Vesper: (on the verge of tears) You know, James... if all that was left of you were your smile and your little finger, you'd still be more of a man than anyone I've ever known.
(dramatic pause; Bond leans in)
Bond: That's because you know what I can do with my little finger.
- It's not that Bond gives his drink order at the poker table - two measures of Gordon's, one of vodka, half a measure of Kina Lillet, shaken well over ice until chilled, and served with a thin slice of lemon (which is pretty much how the original novel had it!) - it's that half the players at the table (the cool-looking ones who last to the final round, no less) decide they'd like to have one as well to tide them over, much to Le Chiffre's annoyance.
- Bond, at The Ocean Club trying to trace a message, gets mistaken for a valet by a tourist. He then proceeds to crash the car in the parking lot to create a distraction for security. For good measure, he then throws the key into a set of nearby bushes.
- Later the tourist turns up at the bar at the same time Bond does and gets this "Don't I know you?" look on his face. Bond shrugs it off.
- Mendel (the banker's) appearance at the villa. From his ridiculously stiff jog up to interrupt Bond and Vesper to his foppish laugh that meets no reaction, he is one of the funniest characters in the movie.
- After Bond manages to stop the fuel truck from crashing into the plane, he pauses for a moment, looking around wide-eyed as if he can't believe he just did that. That alone is funny, but then he opens the door... and promptly falls flat on his face. And after getting up and dusting himself off... he's tackled by Miami-Dade police officers and slammed against a squad car.

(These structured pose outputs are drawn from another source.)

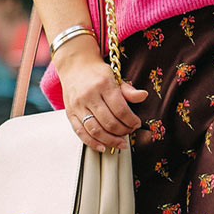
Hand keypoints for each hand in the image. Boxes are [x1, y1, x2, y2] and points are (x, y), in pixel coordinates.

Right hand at [56, 37, 147, 152]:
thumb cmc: (96, 73)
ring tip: (120, 143)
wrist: (75, 66)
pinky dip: (92, 143)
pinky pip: (80, 132)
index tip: (136, 124)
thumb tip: (143, 96)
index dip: (131, 120)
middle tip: (129, 132)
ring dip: (110, 140)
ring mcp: (78, 105)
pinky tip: (103, 147)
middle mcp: (89, 95)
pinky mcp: (70, 113)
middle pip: (109, 122)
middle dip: (123, 131)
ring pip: (95, 130)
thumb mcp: (115, 77)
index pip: (120, 109)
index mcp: (103, 85)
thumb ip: (128, 90)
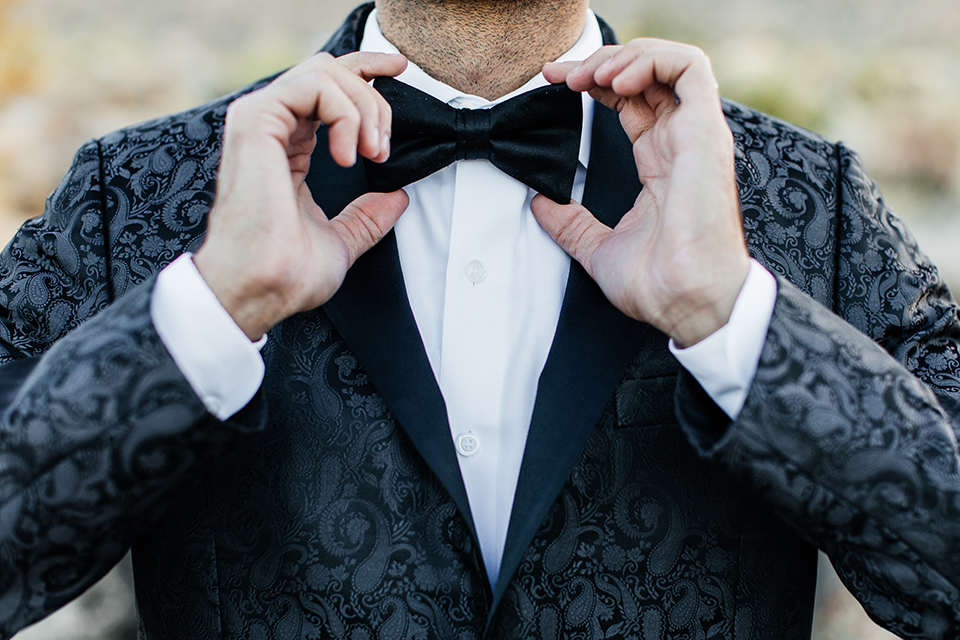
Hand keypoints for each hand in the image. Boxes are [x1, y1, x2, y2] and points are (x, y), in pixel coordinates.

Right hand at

- Followed by an almost comical Oh Crap! face from Carlos when he hits the trigger on his cell phone, only to discover that Bond clipped the bomb to the back of his belt when they were fighting, and Bond getting a sadistic grin on his face when the guy blows his own butt off.
- Mathis' introductory scene in the book, where he pretends to be a salesman before playing loud music and telling Bond his room is bugged by Le Chiffre. After Mathis leaves, Bond starts loudly swearing just to annoy his surveyors.

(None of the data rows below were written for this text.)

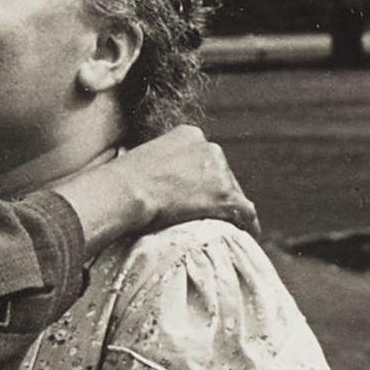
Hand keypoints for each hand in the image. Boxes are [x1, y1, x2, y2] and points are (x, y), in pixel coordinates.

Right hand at [55, 127, 257, 245]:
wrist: (126, 190)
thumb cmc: (122, 180)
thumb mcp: (142, 158)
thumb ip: (159, 163)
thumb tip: (153, 179)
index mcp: (190, 134)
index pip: (205, 159)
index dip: (201, 178)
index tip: (195, 194)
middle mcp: (209, 147)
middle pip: (222, 174)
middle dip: (215, 193)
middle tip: (205, 214)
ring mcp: (219, 172)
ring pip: (232, 193)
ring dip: (227, 209)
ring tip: (224, 227)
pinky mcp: (225, 196)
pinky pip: (245, 211)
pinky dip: (247, 224)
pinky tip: (246, 234)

- The tuxedo scene. After talking with Vesper and giving her a backless dress for the first night of the tournament, Bond catches something amiss as ominous music plays...to see a suit bag on the bed. He confronts Vesper:
Bond: I have a dinner jacket.Vesper: There are dinner jackets and dinner jackets. This is the latter. And I need you looking like a man who belongs at that table.Bond: But how the...? It's tailored!Vesper: I sized you up the moment we met.
- Subsequently, Bond tries it on and, given his rough background, looks uncomfortable while Vesper visibly is smirking at him. Even better is when she starts laughing and he gives her a look that says "Shut up."

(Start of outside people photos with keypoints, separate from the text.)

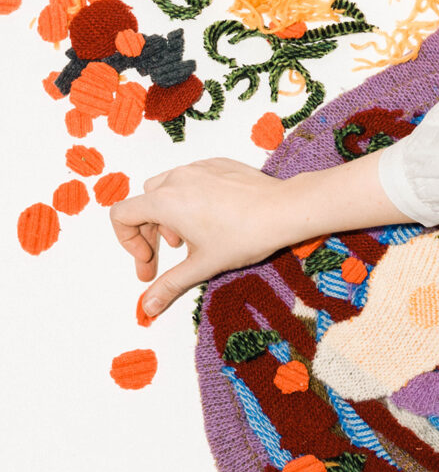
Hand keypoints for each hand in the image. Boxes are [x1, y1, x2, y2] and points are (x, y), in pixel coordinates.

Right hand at [110, 150, 411, 317]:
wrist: (284, 210)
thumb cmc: (244, 236)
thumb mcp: (202, 265)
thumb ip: (169, 285)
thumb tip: (146, 308)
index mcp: (165, 201)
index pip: (121, 214)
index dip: (128, 241)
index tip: (150, 260)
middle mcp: (177, 178)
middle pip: (144, 203)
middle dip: (150, 233)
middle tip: (166, 256)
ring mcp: (198, 167)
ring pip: (167, 189)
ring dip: (170, 215)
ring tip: (193, 238)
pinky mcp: (218, 164)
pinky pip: (192, 179)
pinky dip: (192, 199)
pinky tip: (214, 219)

- After Vesper revives Bond:
Bond: You okay?Vesper: (in disbelief) Me?
- When Bond is going over the last-minute details of his cover story, he finds that his name is "Arlington Beech" while Vesper's name is "Stephanie Broadchest". Vesper is offended by the choice of last name for her while Bond is amused.
- During the chase scene through the building site in Madagascar, the bomber jumps through an opening at the top of the wall - while Bond just runs through the wall entirely.
- Vesper's dry wit knows no boundaries. After a round, Bond goes up making to kiss her. She rebuffs him.
"This is me in character pissed off that you're losing so fast, we won't be here past midnight. Strangely my character's feelings mirror my own."
- Earlier than that she trolls him with her entrance. She was meant to enter from behind where he was sitting, to make sure the other players are Distracted by the Sexy. She decides to enter from the other side, so Bond can see her too.
- Bond comes up with a convenient reason for them to leave the bar: loudly saying "you want to do what to me?"